Mais s’il y avait un mot pour caractériser les RAR quatre ans après leur mise en œuvre, ce serait celui de confusion. Au niveau des assistants pédagogiques dont les missions balancent entre la surveillance et le risque d’assimilation avec les enseignants. Au niveau du comité exécutif dont le rôle d’animation et de promotion de projets est souvent gommé ou partiel car tourné uniquement vers le collège. Confusion aussi des organisations pédagogiques qui « peuvent susciter certaines difficultés, comme une appréciation confuse, par les élèves, de la multiplicité des acteurs et des discours, un allongement ou une surcharge horaire de leur travail, une juxtaposition de dispositifs et une confusion des rôles ». Entre les dispositifs de l’éducation nationale et ceux des collectivités territoriales, les inspecteurs préconisent des pratiques pédagogiques plus concertées et collégiales, chacun restant clairement dans son rôle.

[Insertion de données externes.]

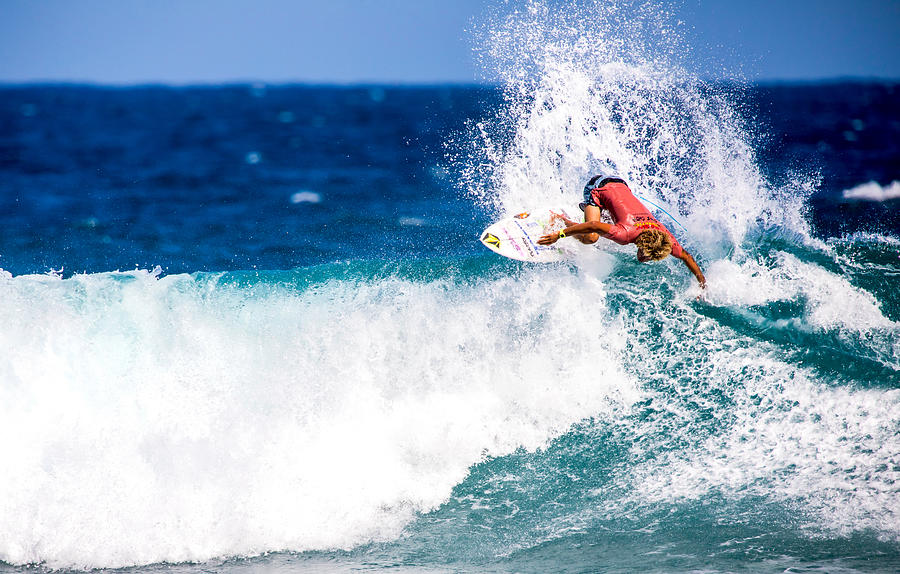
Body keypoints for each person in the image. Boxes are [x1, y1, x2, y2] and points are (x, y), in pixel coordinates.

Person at [538, 172, 706, 288]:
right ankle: (562, 219)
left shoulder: (663, 237)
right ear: (643, 245)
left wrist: (702, 283)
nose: (645, 259)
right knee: (591, 238)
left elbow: (686, 256)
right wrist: (558, 235)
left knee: (606, 223)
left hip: (620, 185)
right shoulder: (625, 234)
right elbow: (593, 227)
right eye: (647, 256)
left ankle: (597, 211)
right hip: (596, 186)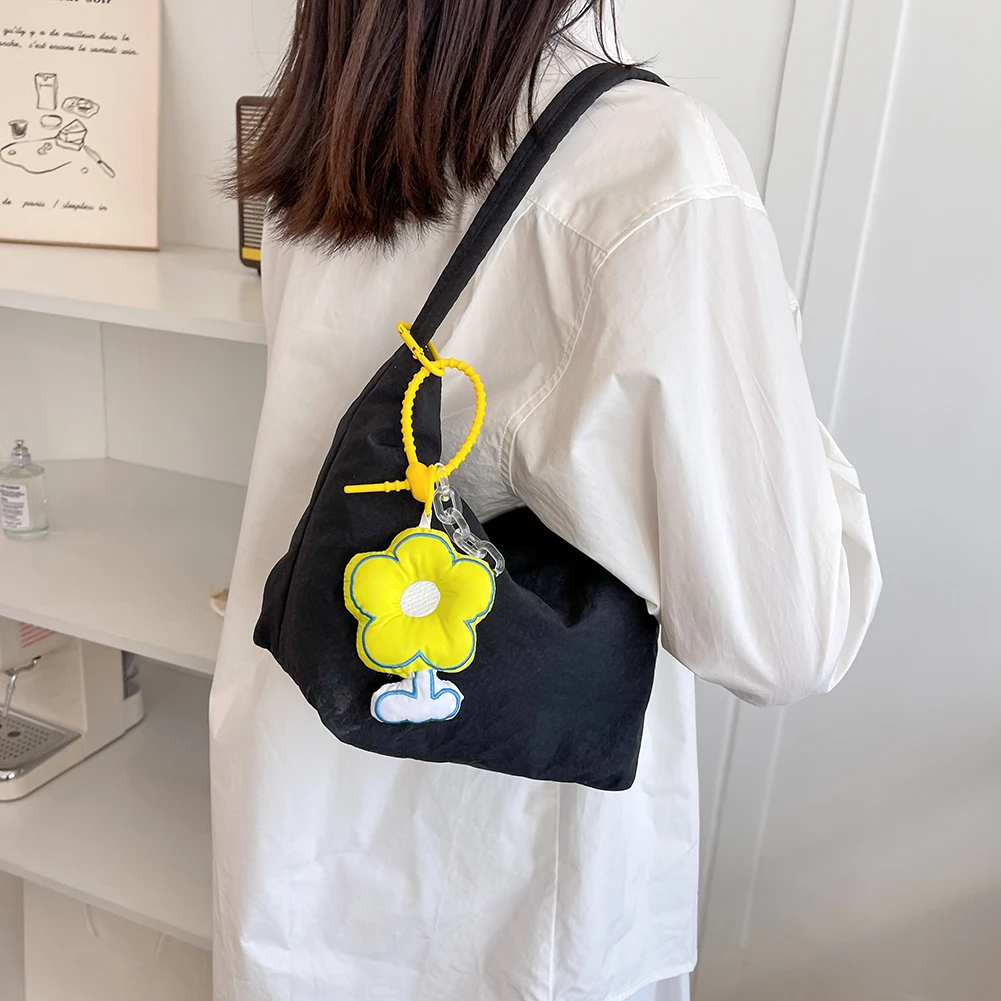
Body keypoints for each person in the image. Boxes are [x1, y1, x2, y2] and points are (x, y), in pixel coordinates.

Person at [209, 2, 882, 1000]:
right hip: (509, 897)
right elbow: (787, 635)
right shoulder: (648, 167)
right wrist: (759, 368)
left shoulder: (332, 129)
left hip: (300, 814)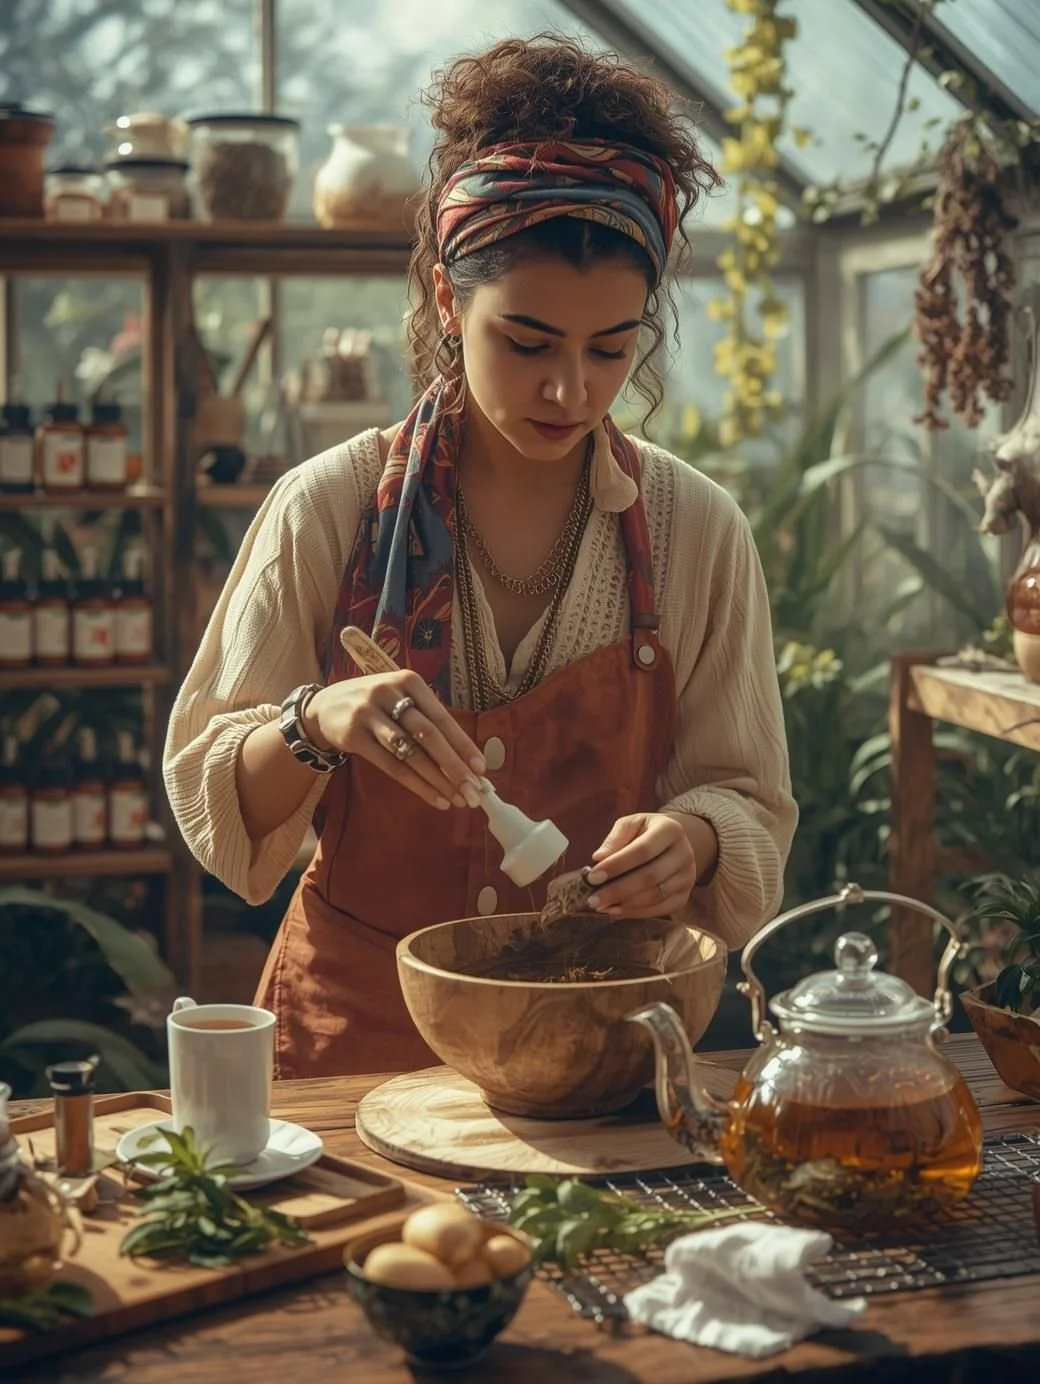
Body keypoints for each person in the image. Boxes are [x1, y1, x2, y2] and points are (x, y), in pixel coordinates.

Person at [163, 35, 797, 1079]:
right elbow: (216, 800)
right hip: (356, 1044)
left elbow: (746, 797)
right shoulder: (330, 508)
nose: (569, 392)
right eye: (528, 341)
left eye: (609, 349)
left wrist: (694, 840)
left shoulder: (691, 531)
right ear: (450, 306)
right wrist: (316, 719)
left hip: (591, 1037)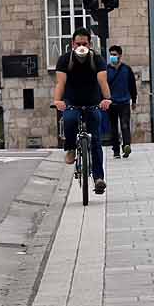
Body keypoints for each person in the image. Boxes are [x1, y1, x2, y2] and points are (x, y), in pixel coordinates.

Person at [52, 28, 113, 196]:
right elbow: (60, 83)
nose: (81, 47)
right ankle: (70, 148)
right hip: (72, 101)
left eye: (84, 44)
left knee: (96, 140)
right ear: (72, 44)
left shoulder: (97, 59)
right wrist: (57, 101)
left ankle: (99, 178)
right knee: (70, 119)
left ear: (90, 44)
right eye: (78, 44)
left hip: (92, 101)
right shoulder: (65, 60)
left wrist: (107, 98)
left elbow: (102, 80)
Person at [105, 44, 137, 159]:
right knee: (113, 128)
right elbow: (102, 86)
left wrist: (134, 100)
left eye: (114, 55)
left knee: (124, 125)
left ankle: (126, 145)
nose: (112, 57)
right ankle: (116, 150)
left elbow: (132, 85)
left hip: (124, 102)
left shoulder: (126, 69)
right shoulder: (106, 70)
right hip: (111, 103)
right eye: (111, 55)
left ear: (120, 56)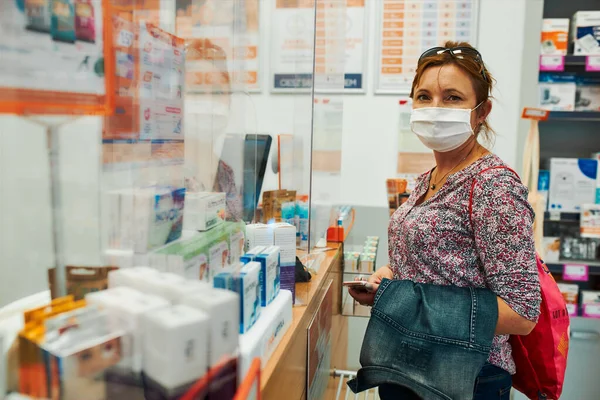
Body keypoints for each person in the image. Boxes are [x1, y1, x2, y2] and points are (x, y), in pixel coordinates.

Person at [348, 41, 541, 400]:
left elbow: (522, 312)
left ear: (481, 111)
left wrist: (399, 300)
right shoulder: (428, 178)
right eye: (424, 96)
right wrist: (386, 279)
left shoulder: (493, 184)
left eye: (452, 97)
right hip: (408, 364)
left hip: (466, 377)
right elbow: (434, 267)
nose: (435, 108)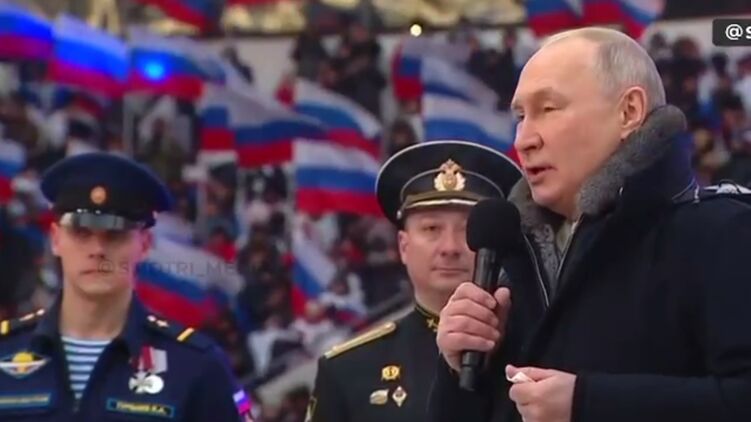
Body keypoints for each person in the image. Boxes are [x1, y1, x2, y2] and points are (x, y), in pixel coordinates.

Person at [428, 27, 751, 422]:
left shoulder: (722, 234)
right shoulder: (512, 262)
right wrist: (457, 373)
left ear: (628, 111)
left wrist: (588, 403)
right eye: (520, 117)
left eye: (548, 109)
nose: (524, 140)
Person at [0, 152, 253, 421]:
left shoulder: (196, 366)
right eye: (81, 233)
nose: (97, 249)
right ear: (56, 239)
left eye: (114, 235)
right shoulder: (5, 350)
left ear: (144, 244)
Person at [305, 140, 522, 422]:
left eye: (468, 229)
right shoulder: (347, 370)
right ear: (403, 246)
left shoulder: (536, 346)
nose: (450, 247)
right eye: (431, 228)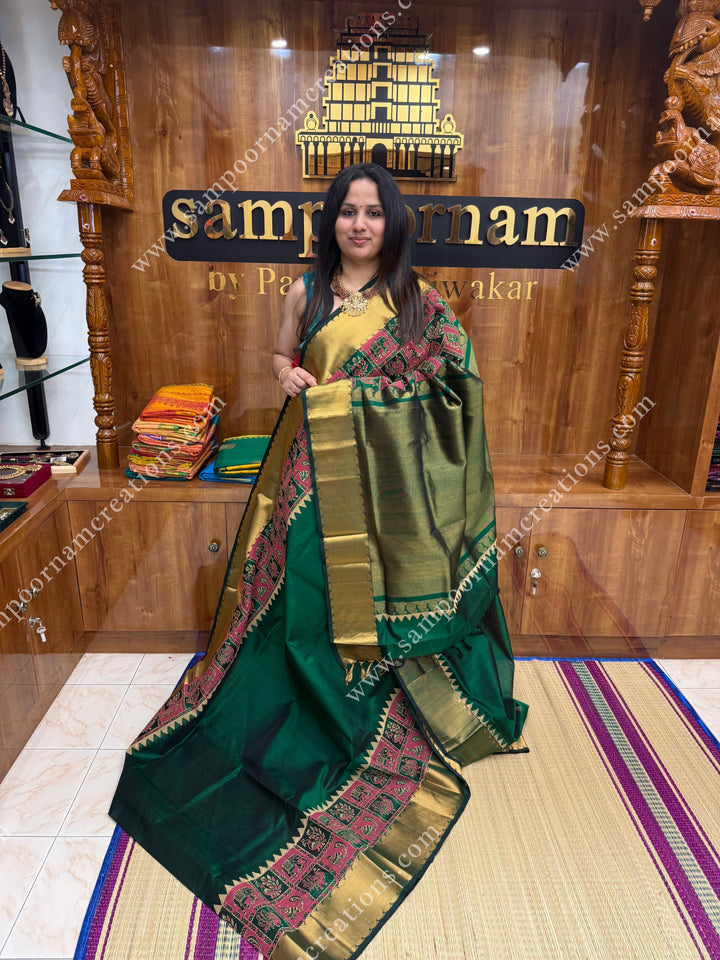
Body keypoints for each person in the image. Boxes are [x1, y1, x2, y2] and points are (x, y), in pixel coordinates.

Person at [109, 162, 528, 960]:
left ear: (391, 223)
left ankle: (368, 696)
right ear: (331, 220)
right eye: (348, 212)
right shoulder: (305, 293)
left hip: (382, 488)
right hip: (308, 474)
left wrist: (366, 401)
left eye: (373, 213)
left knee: (357, 598)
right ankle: (294, 696)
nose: (360, 224)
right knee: (296, 595)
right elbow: (278, 360)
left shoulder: (416, 302)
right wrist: (292, 375)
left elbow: (454, 390)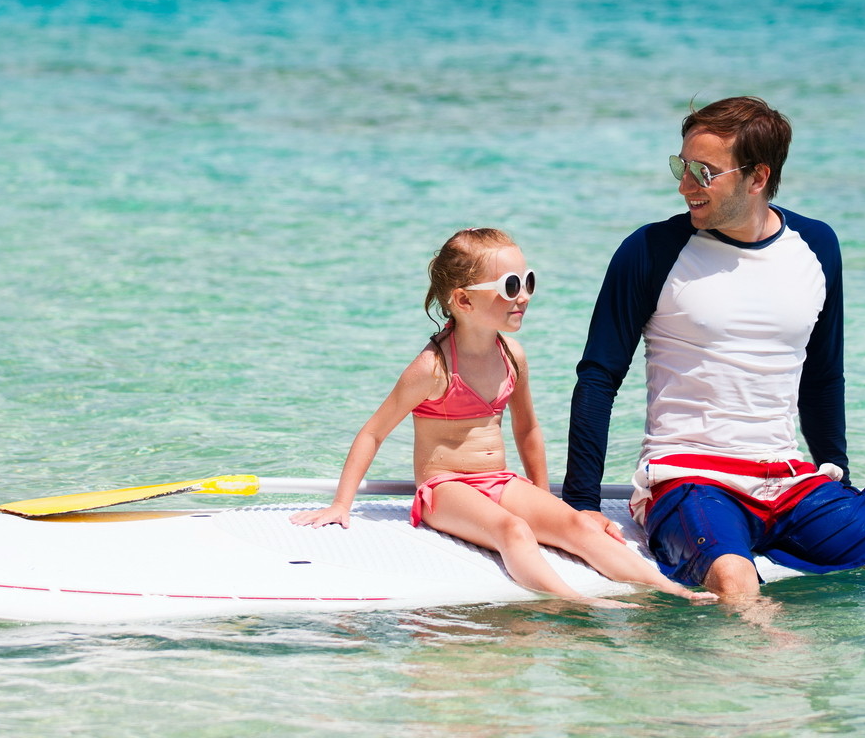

De même l’injonction d’individualisation et de parcours des apprentissages se heurte à un défaut de formation des enseignants et donc à un malaise. Toutes ces questions devraient faire l’objet d’un véritable pilotage académique, ce qui est loin d’être le cas partout selon les inspecteurs qui posent l’exigence d’une évaluation plus homogène des politiques mises en œuvre, des enseignements, des enseignants. La richesse des expérimentations menées dans le cadre de l’EPS est par ailleurs mise en avant.

Ce rapport qui n’aborde que la question des RAR ne saurait se substituer à une réel bilan de l’éducation prioritaire dans son ensemble, bilan que l’on attend toujours du ministère (deux autres rapports de la DGESCO ne sont toujours pas rendus publics). L’avenir de l’éducation prioritaire reste en suspens.

_Nota : Ce rapport, dans ses autres parties, aborde également l’accompagnement éducatif, les dispositifs de réussite et d’excellence – dont les internats -, la scolarisation des élèves handicapés, celle des enfants nouvellement arrivés en France et des enfants de famille gitane. Enfin deux parties traitent de l’enseignement pour les mineurs dans les centres éducatifs fermés et détenus ainsi que dans les établissements pénitentiaires.